We’re about five days into Lent now; how’s everybody doing?
This past Ash Wednesday I noticed something, going about an ordinary Wednesday while fasting. I was heading into the office around mid-day, feeling hungrier than usual – that can happen on a day of fasting.
And somewhere in the deep, instinctive, subconscious part of my brain came the suggestion that I ought to stop off along the way to pick up a bag of chips or something for an afternoon snack. Any other day I’d probably just do it without a second thought. Feeling a bit peckish, pick up a snack.
Which, of course, is that first temptation which the devil offers Christ, isn’t it? If you’re hungry, eat something. Why deprive yourself?
It’s a common-sense kind of temptation. We can imagine anyone not accustomed to our Catholic penitential practices – maybe even some who are – asking, what’s the point? How does giving up something bring me closer to God?
The answer, of course, is that it doesn’t. Not by itself. But it can remind me to draw closer to God. It breaks that automatic, unconscious mindset of hungry … eat, it gives a momentary pause, a chance to reflect One does not live on bread alone. There is more to life than simply satisfying the urges of the moment.
Which is where the second temptation comes into play – the temptation that all the power, glory, and kingdoms of the world might exist to serve only me.
Once again, it’s an easy mindset to fall into. Each of us is the center of our own life, the main character in our own narrative. But too often, the world around us has a way of not looking after my own convenience. Wouldn’t it be nice to just have the power and the authority to make everyone do what I want them to do?
This kind of thinking generally starts when we’re toddlers and leads to tantrums whenever life inconveniences us. Most of us will eventually grow out of the tantrum phase, but the mindset can be more difficult to shake.

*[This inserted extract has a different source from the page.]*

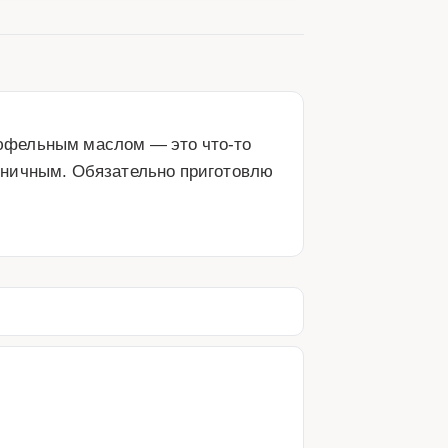
юфельным маслом — это что-то 
дничным. Обязательно приготовлю 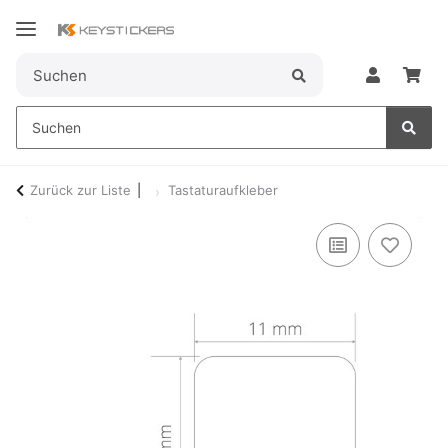
Zurück zur Liste
Tastaturaufkleber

Most of our life these days, most of our culture, is built upon the idea that I can pay someone to make my life easier, to do the things I can’t be bothered to do for myself. But that kind of lifestyle takes money – enough money at least to pay those who will do my work for me. But Scripture reminds us that we can’t serve two masters. If we’re focused on having enough money for these conveniences in life we lose our focus on God.
And so the third temptation is to look to God to take over that role. We look to God to affirm that I am in fact the main character in my own narrative and He should conform everything to my own benefit. But that’s not how it works.

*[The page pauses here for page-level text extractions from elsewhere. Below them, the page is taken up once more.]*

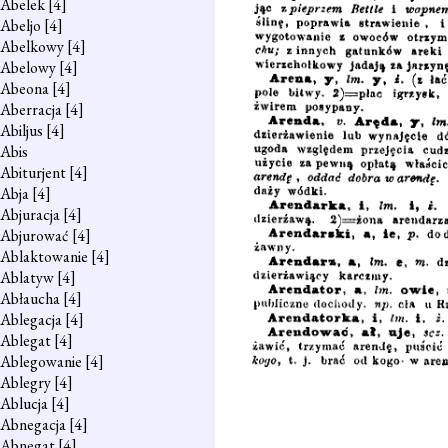
Abelek
[4]
Abeljo
[4]
Abelkowy
[4]
Abelowy
[4]
Abeona
[4]
Aberracja
[4]
Abiljus
[4]
Abis
Abiturjent
[4]
Abja
[4]
Abjuracja
[4]
Abjurować
[4]
Ablaktowanie
[4]
Ablatyw
[4]
Abłaucha
[4]
Ablegacja
[4]
Ablegat
[4]
Ablegowanie
[4]
Ablegry
[4]
Ablucja
[4]
Abnegacja
[4]
Abnegat
[4]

These temptations of the devil are very personal, very individualized. It’s all about my needs, my wants, my conveniences. But Jesus doesn’t answer the devil on his own terms. He doesn’t respond with here’s what I think about that. No, Jesus responds with, here’s what Scripture says about that. Jesus responds from the Word of God and from Sacred Tradition.

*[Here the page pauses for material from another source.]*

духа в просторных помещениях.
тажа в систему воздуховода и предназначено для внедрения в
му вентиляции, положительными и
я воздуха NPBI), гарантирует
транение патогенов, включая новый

God does call each of us into a personal relationship. And these days of Lent are a time when we can work on deepening and strengthening that relationship. But God also calls us into community. He calls us to community, and to a Tradition which is just a community spread throughout time.
Our first reading from Deuteronomy reminds us that as we bring our individual offerings before God, we do it in communion with those around us. God saves us as a people – not just individually, but collectively.
He calls us together as a people, as a community, as the Body of Christ, as Church, to serve one another. To do unto others as we would have them do unto us – to bring about for them the conveniences we would wish for ourselves. And Lent, with its focus on Prayer, Fasting, and Almsgiving, reminds us of this necessity.